**Text provided:**
──────────

CHANDLER, AZ - Imagine being hit so hard, you black out!
"We went helmet to helmet," explained Hamilton High School senior Coner Posz. "He didn't get the effect but I sure did."
Football is in Coner's blood. That's why it's hard for him to be watching from the bleachers instead of joining his varsity teammates on the practice field.
"I started feeling light-headed I felt really wheezy," he said.
Days ago, Coner suffered what team doctors call a mild concussion. He joins the nearly 3-million high school players sidelined each year for sports related head injuries.
"We were doing sprints and I couldn't do it anymore because my head was killing me," Posz said.
"That's the risk you run while playing this sport," expressed Hamilton High School junior Sloan Anderson. He isn't suiting up for practice today either.
"Played the rest of the game. Next morning woke up had a bunch of vomiting a lot of nausea," Anderson said sadly.
He was feeling symptoms from his third football concussion since 8th grade.
"I wouldn't look back on this and I wouldn't regret a minute of it," Anderson smiled.
He's now watching and waiting while doctors decide whether he'll ever again play a sport he loves.

──────────

**Supplied data:**
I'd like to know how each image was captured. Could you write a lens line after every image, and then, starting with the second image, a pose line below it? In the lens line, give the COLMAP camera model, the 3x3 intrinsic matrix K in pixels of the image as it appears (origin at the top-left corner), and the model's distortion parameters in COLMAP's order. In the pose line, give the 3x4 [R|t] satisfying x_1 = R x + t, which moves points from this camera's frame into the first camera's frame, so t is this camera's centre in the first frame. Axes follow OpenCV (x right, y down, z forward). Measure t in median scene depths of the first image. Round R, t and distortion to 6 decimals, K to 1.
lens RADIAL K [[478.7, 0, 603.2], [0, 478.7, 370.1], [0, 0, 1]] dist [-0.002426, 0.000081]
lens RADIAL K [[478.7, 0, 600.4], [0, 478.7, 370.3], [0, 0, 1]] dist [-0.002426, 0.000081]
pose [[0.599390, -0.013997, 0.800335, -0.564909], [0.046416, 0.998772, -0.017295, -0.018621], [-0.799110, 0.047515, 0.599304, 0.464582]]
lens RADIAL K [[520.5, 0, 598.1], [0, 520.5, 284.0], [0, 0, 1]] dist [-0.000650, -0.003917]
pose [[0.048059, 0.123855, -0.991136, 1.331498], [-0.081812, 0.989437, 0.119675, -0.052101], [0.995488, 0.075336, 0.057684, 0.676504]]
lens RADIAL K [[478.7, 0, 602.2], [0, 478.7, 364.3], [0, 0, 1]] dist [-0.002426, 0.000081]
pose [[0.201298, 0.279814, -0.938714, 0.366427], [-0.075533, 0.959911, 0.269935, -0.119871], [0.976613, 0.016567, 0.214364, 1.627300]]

──────────

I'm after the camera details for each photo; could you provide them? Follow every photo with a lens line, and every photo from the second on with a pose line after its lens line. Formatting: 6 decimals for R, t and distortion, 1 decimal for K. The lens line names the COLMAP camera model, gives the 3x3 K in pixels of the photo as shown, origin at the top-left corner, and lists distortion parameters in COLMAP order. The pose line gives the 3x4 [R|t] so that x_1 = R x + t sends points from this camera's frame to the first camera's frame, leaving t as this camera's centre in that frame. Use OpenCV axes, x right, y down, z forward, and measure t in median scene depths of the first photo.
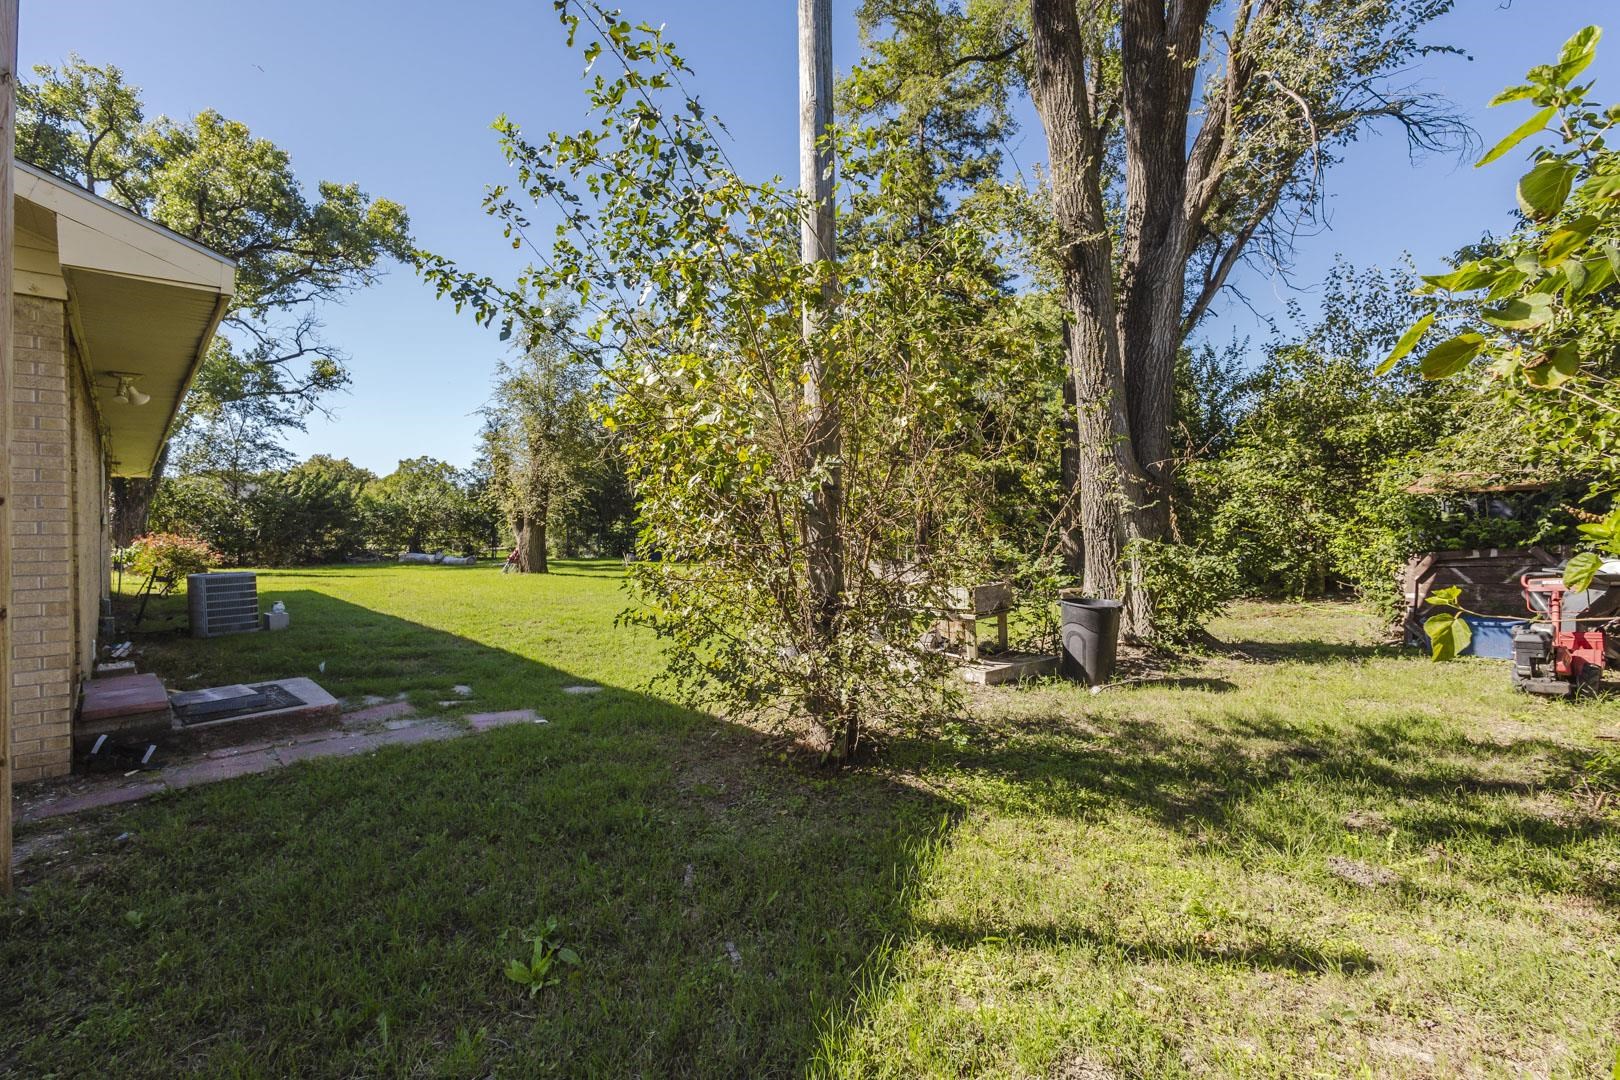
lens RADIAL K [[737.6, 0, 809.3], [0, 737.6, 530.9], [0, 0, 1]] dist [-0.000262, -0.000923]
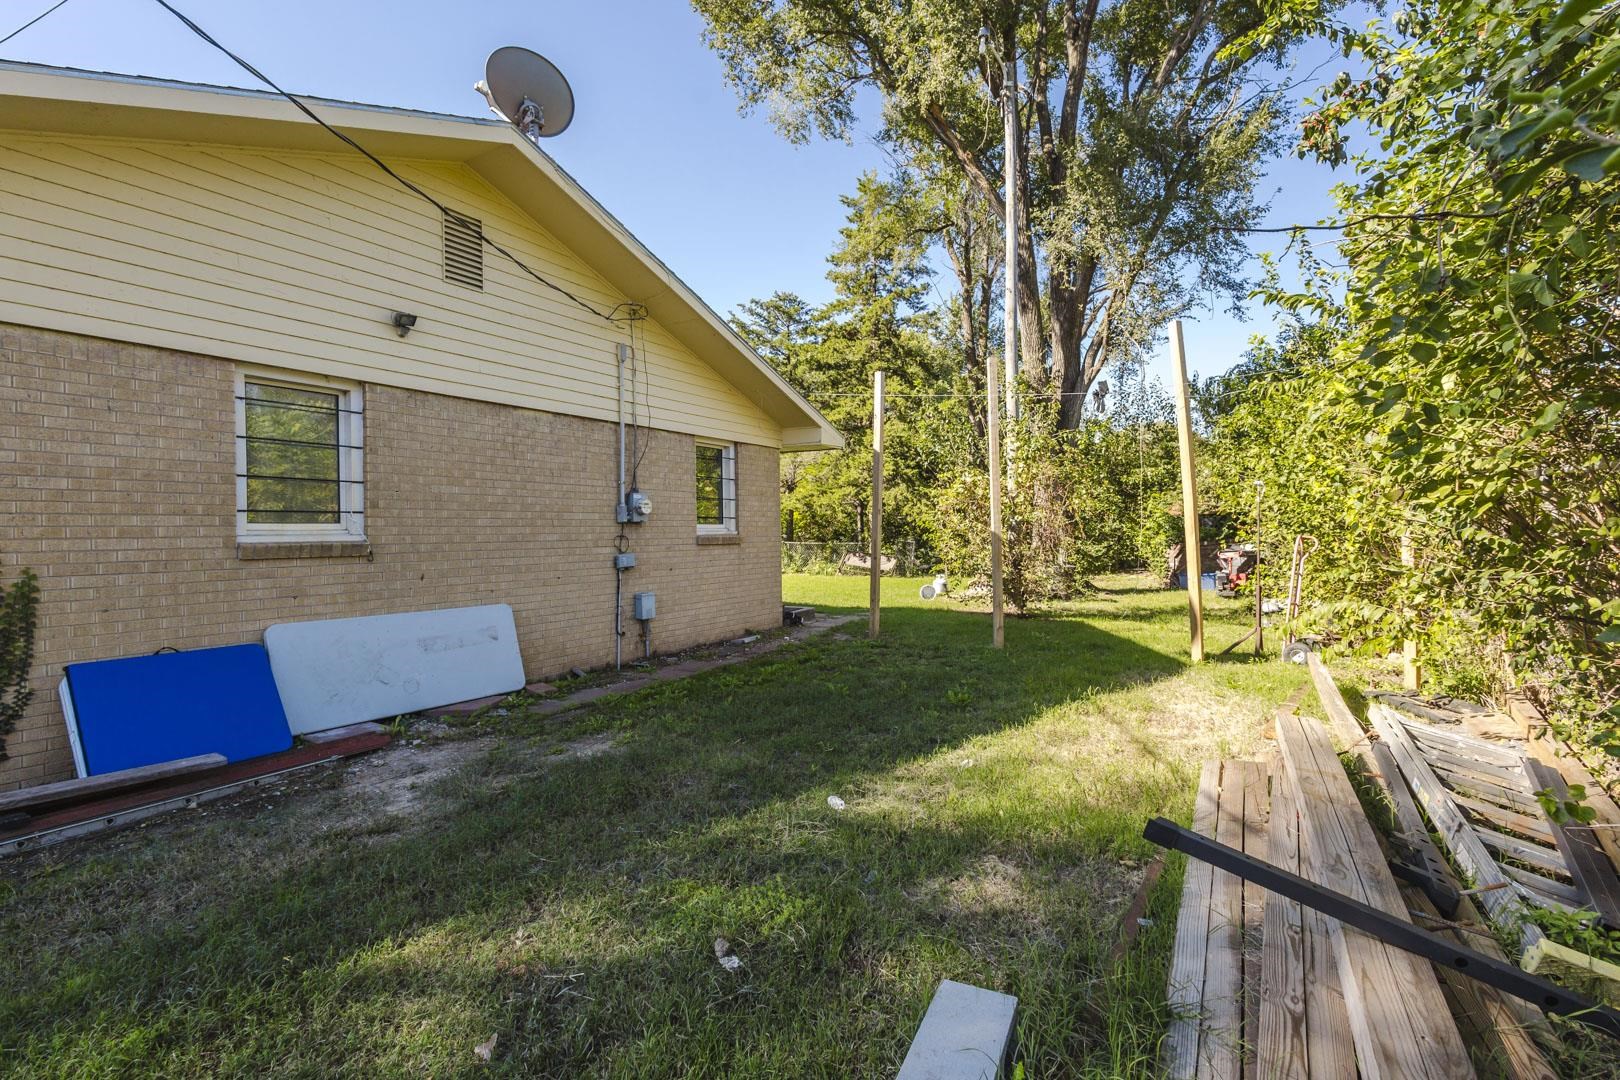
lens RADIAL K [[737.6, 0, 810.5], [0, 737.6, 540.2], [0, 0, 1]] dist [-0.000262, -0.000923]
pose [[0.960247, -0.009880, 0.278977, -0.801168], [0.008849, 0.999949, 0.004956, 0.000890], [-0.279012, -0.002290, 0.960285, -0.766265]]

──────────

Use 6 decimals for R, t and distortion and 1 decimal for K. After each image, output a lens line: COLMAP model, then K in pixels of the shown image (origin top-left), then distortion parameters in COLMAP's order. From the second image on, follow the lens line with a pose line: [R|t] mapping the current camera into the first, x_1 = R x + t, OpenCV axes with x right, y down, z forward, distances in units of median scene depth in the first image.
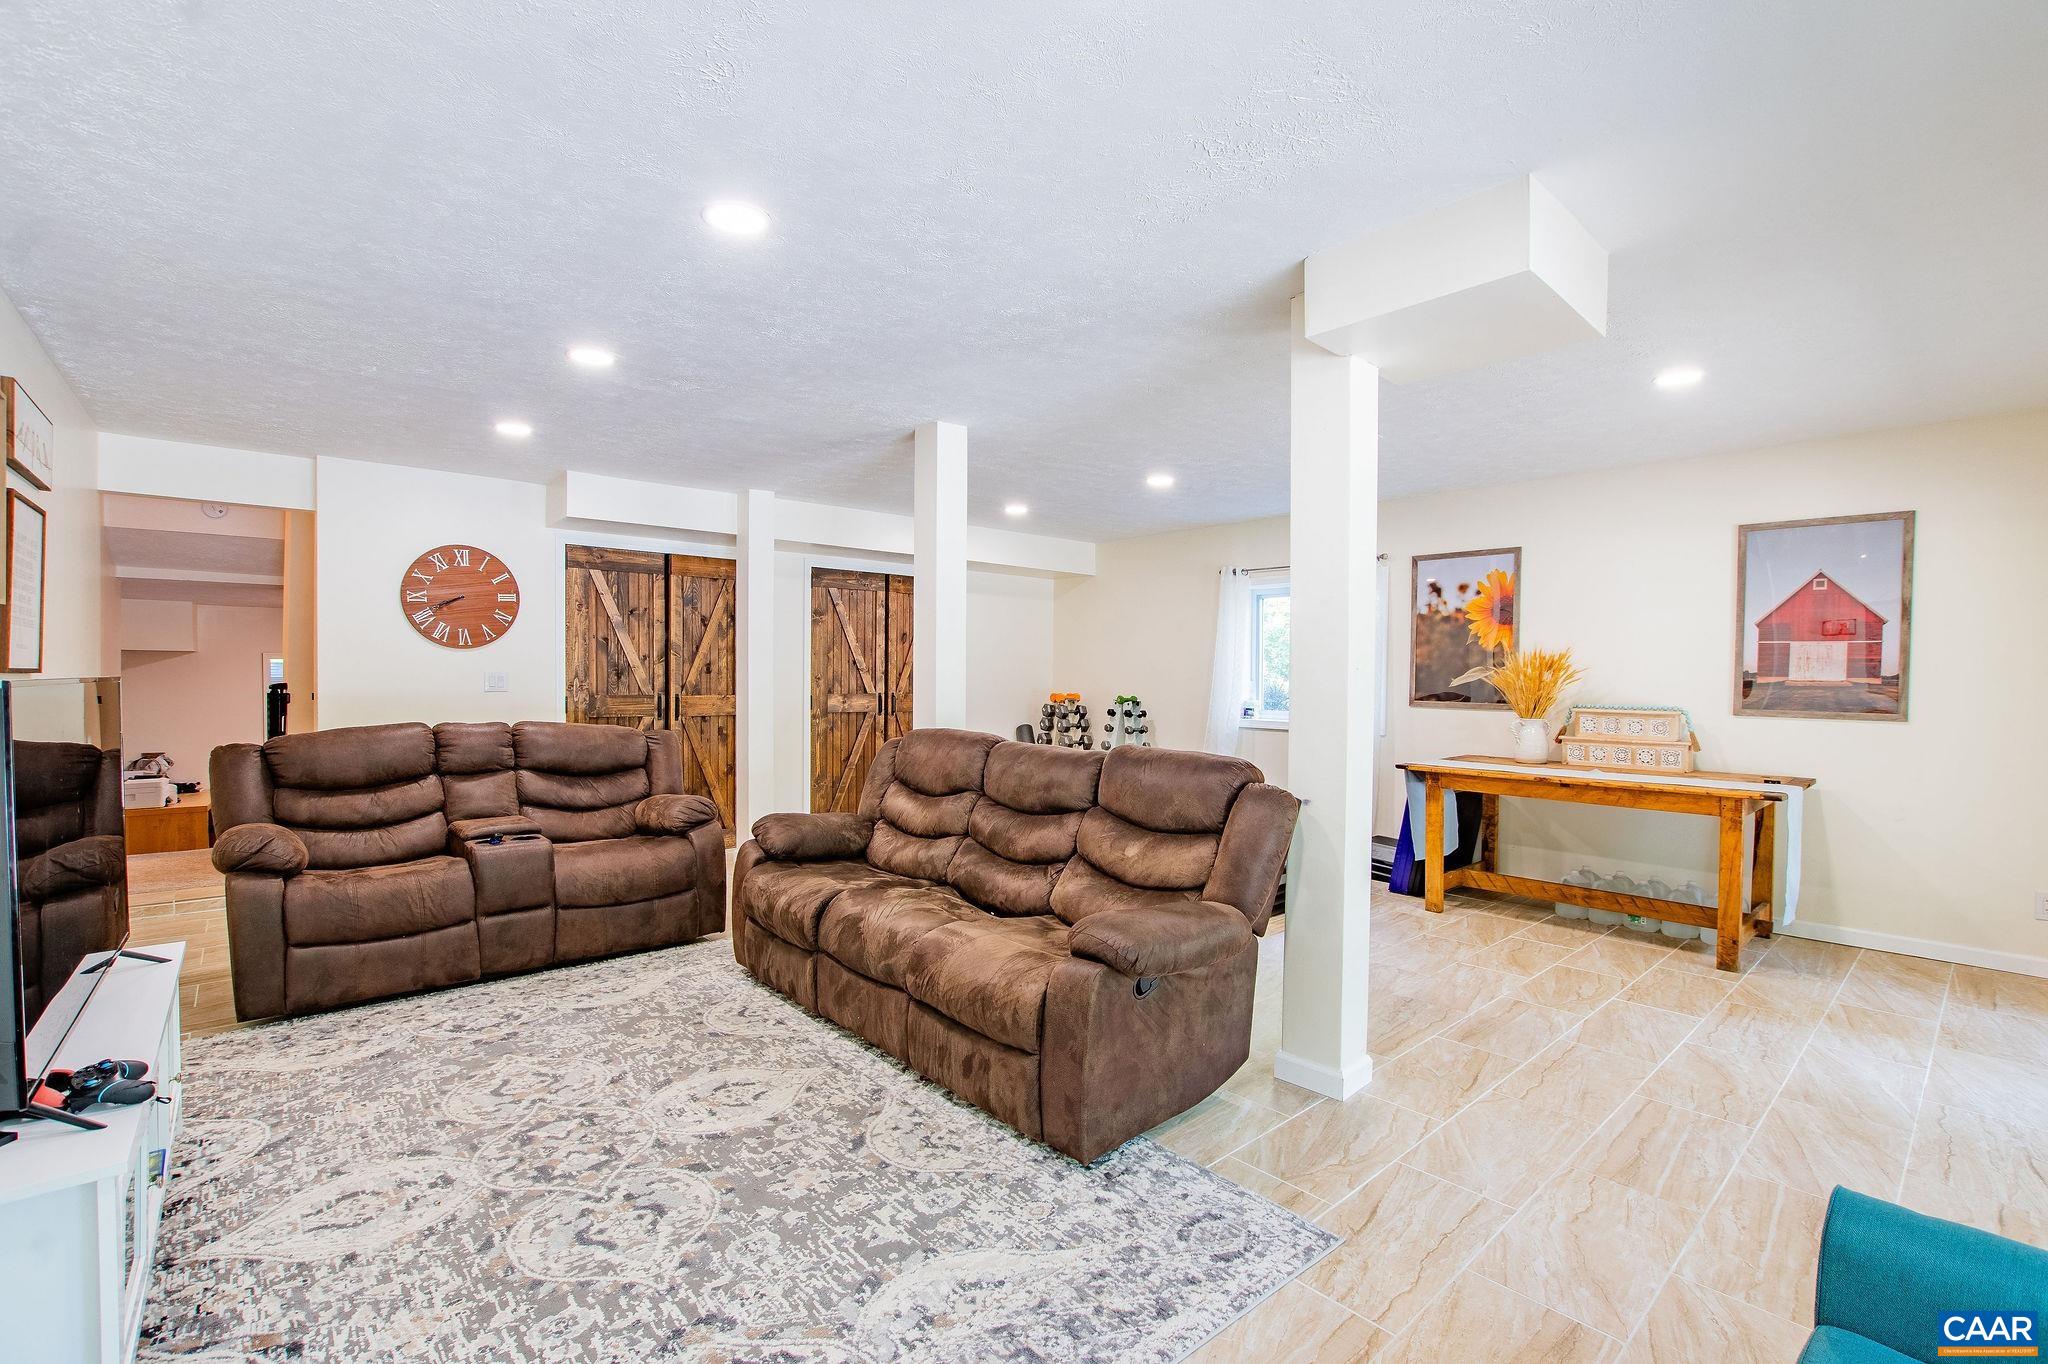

──────────

**Work task 1:** Please retype the stretch of the concussion article above from "Football is in" through "Anderson said sadly.".
**Work task 2:**
Answer these questions from the concussion article above:
(a) What year of high school is Coner Posz in?
(b) What do team doctors call the injury Coner suffered?
(c) Which football concussion since 8th grade is Sloan Anderson feeling symptoms from?

**Solution 1:**
Football is in Coner's blood. That's why it's hard for him to be watching from the bleachers instead of joining his varsity teammates on the practice field.
"I started feeling light-headed I felt really wheezy," he said.
Days ago, Coner suffered what team doctors call a mild concussion. He joins the nearly 3-million high school players sidelined each year for sports related head injuries.
"We were doing sprints and I couldn't do it anymore because my head was killing me," Posz said.
"That's the risk you run while playing this sport," expressed Hamilton High School junior Sloan Anderson. He isn't suiting up for practice today either.
"Played the rest of the game. Next morning woke up had a bunch of vomiting a lot of nausea," Anderson said sadly.

**Solution 2:**
(a) He is a senior.
(b) A mild concussion.
(c) His third.